In January, De Beers, the multinational diamond producer substantially active in Southern Africa, announced that it was developing the industry’s first blockchain initiative spanning the diamond value chain, offering “a single, tamper-proof and permanent digital record for every diamond registered on the platform.” A pilot project is working towards the ultimate goal of “ensuring that all registered diamonds are conflict-free and natural” while boosting sector efficiencies. For the uninitiated, the idea of using blockchain – a digital technology best known as the basis for volatile cryptocurrencies like Bitcoin – to bolster confidence and security in the diamond market appears bizarre. Yet despite its association with wild speculation and the rollercoaster price movements of cryptocurrencies, the technology is increasingly talked up as a transparent solution to African governance and economic problems, from crooked elections to faulty land registers and inefficient transaction systems.
Defined by Marco Iansiti and Karim Lakhani in the Harvard Business Review as “an open, distributed ledger that can record transactions between two parties efficiently and in a verifiable and permanent way,” blockchain allows contracts to be embedded in code and “stored in transparent, shared databases, where they are protected from deletion, tampering, and revision.” For African governments and businesses struggling under the weight of outdated administration techniques, overbearing bureaucracies, and competing asset ownership claims, the attractions of blockchain are obvious. “The question is how could you boost the level of trust in developing countries, how do you arrest that cycle? One way is by having a blockchain type system which basically takes away the need to enforce trust because the system forces it upon you,” says Garrick Hileman, a blockchain expert who teaches at the University of Cambridge. “In our global blockchain benchmarking study we found over 130 unique use cases for the technology ranging across a wide variety of industrial sectors, healthcare, insurance, gaming, media, energy, transportation and communications.” Despite the excitement, few are under any illusions about the challenges of rolling out complex technology underpinned by citizen networks across frontier markets.

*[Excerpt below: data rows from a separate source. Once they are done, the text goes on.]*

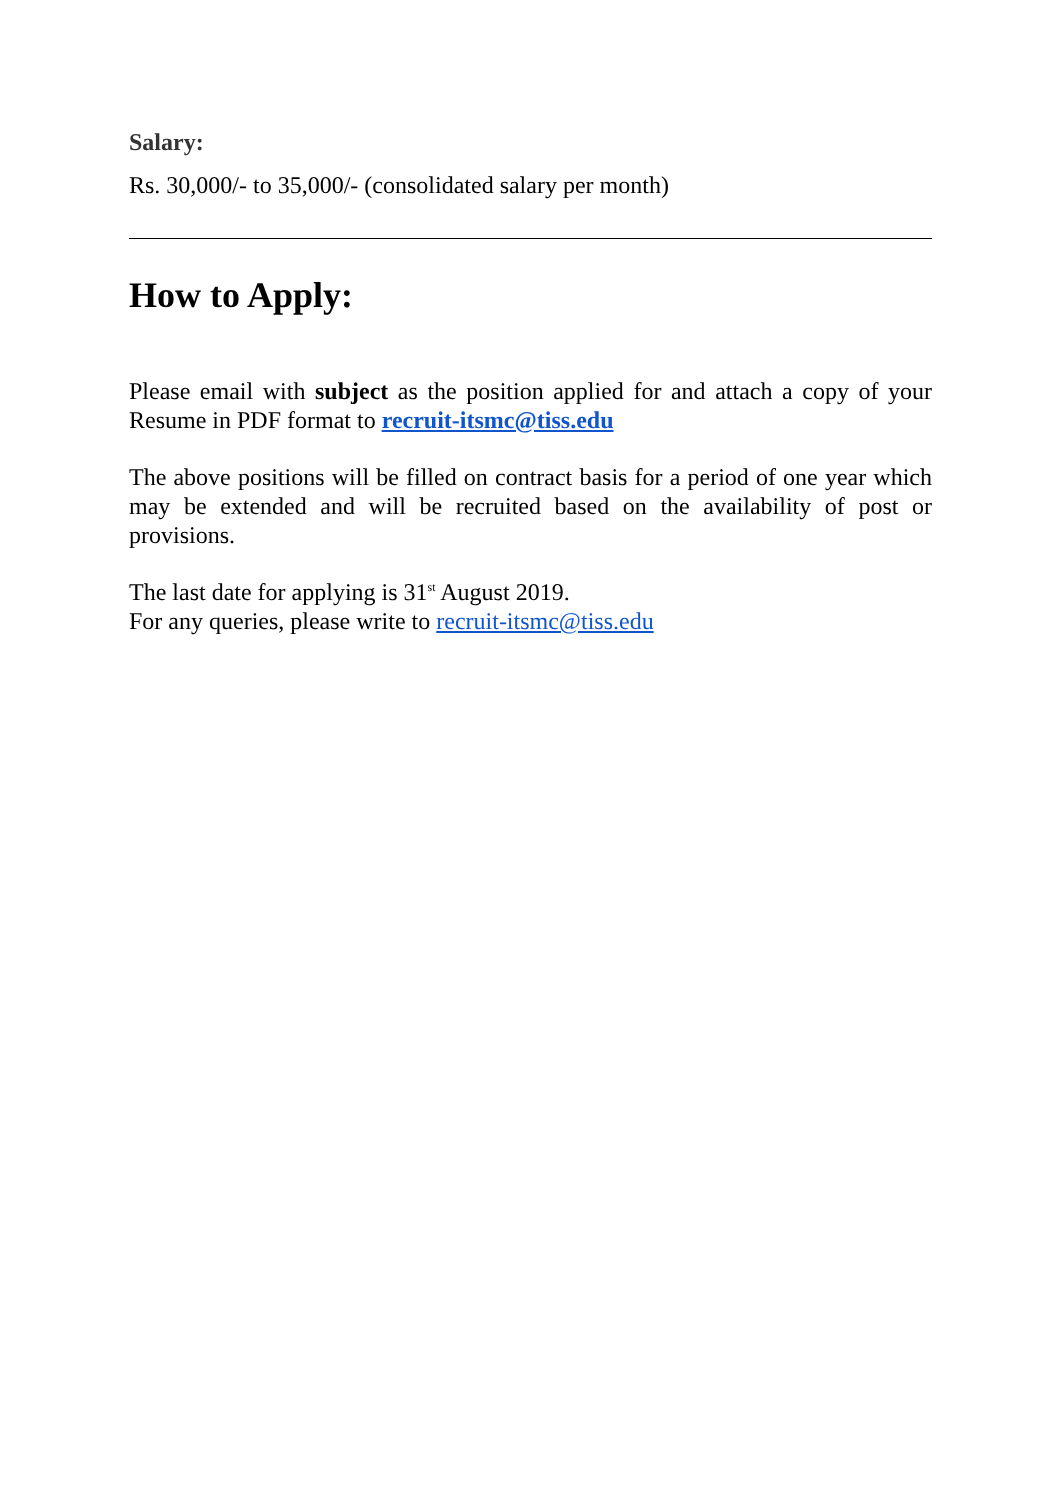Salary:
Rs. 30,000/- to 35,000/- (consolidated salary per month)
How to Apply:
Please email with subject as the position applied for and attach a copy of your Resume in PDF format to recruit-itsmc@tiss.edu
The above positions will be filled on contract basis for a period of one year which may be extended and will be recruited based on the availability of post or provisions.
The last date for applying is 31<sup>st</sup> August 2019.
For any queries, please write to recruit-itsmc@tiss.edu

As with all transformative technologies in Africa, technical, political and regulatory hurdles remain steep. “Right now it’s very new and the potential is enormous. However you’re still dealing with a nascent technological and regulatory framework, and a very nascent asset class with cryptocurrencies,” says Farzam Ehsani, blockchain lead at Rand Merchant Bank and chairman of the South African Financial Blockchain Consortium. “Given this infancy we should expect to see a lot of changes and a lot of resistance. We live in a world where there are many vested interests. There will be people with a lot to gain and a lot to lose.”